Two more pics for now.... Targets will be going up in next week or so and we will photo some of the scenes to show what we are doing. 

This is the buffalo- close up and at 100.


----------



## Brian from GA (Apr 9, 2012)

looking for just the right orange paint to paint the 12 rings and we will be off and running on setting the course. Once we do I'll start photoing some of the scenes and posting the photos.


----------



## ScarletArrows (Apr 10, 2012)

This could be a fun one... 100 yards at a 4" orange dot...that's just a chip shot...  Sucks that is on our work day for the club and its such a long haul dunno if I will be able to make it, but I sure would like too.


----------



## Brian from GA (Apr 11, 2012)

One more thing I have been questioned on.... this is a casual start event. We will allow folks to shoot from 9AM Saturday until you think you can finish before dark and on Sunday from 9AM and you must be shooting stake 1 by 1PM since we want to have an award ceremony at 4ish. Now keep in mind that you need to have 3 to 4 shooters per target so if you are gonna show up late Saturday or even 1ish on Sunday you need to let us know so we can hold up a  group for you or you should make plans to meet a group at that time.


----------



## ScarletArrows (Apr 12, 2012)

where exactly in Shiloh?


----------



## Brian from GA (Apr 12, 2012)

Go to Mapquest and type in 2015 Mann Rd, SHiloh, GA in Maps. When it comes up change from Map to Satelite at the top right. The mobile home that belongs to the Clampetts at 2015 is directly across the road from our club driveway. The field with the long finger in it is our club.
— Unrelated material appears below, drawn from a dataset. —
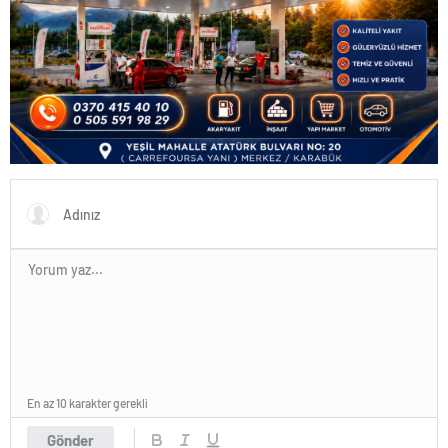
En az 10 karakter gerekli
Gönder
The buffalo at 100 yards is actually sitting in that finger field right now.


----------



## BlakeB (Apr 14, 2012)

Getting closer


----------



## Taylor Co. (Apr 15, 2012)

Y'all this sounds like as good of a time that can be had with a bow! Cannot wait for this one Brian! Thanks for all of your hard work. We are going to spread the word around here!!


----------



## Brian from GA (Apr 17, 2012)

Course is getting real close. We have to coordinate our work days around RBO's big 40 this weekend and Augusta the next but it appears we are getting close.


----------



## Brian from GA (Apr 19, 2012)

Here is the basic design for the trophy for first place in most of the adult classes. Open ($500 guaranteed prize money) will be different but we are working on it. Of course the trophy will have an archer on top not a baseball player but you get the gist. The 3 columns are 14" so entire trophy is 2' or so tall. Young Adult and Youth are smaller since there entry fee is so much less but nice none the less. 

Also I did not order a set for Women's Open yet since we very seldom have any Women's Open shooters. If you are a Women's Open shooter and plan to attend let me know so we can add it to the trophies. If some show up and we do not have one ready we will have it made post shoot.


----------



## hound dog (Apr 19, 2012)

Sounds fun


----------



## noviceshooter (Apr 23, 2012)

sounds like a very cool shoot, im looking forward to it


----------



## bonecollector56 (Apr 23, 2012)

See y'all there 100yds is a long ways to hit a 4in dot.


----------



## Brian from GA (Apr 23, 2012)

Blake cut the walk through trail tonight. I had to move the order on a couple or change the distance on a particular trail etc. 

Bennett Farms is becoming a petting zoo. Our pet flying squirrel watched me shoot a couple arrows and cooed (or whatever that sound was) at me while I walked by. The other critter is our slab lizard. Thing runs around and only stops to do pushups.


----------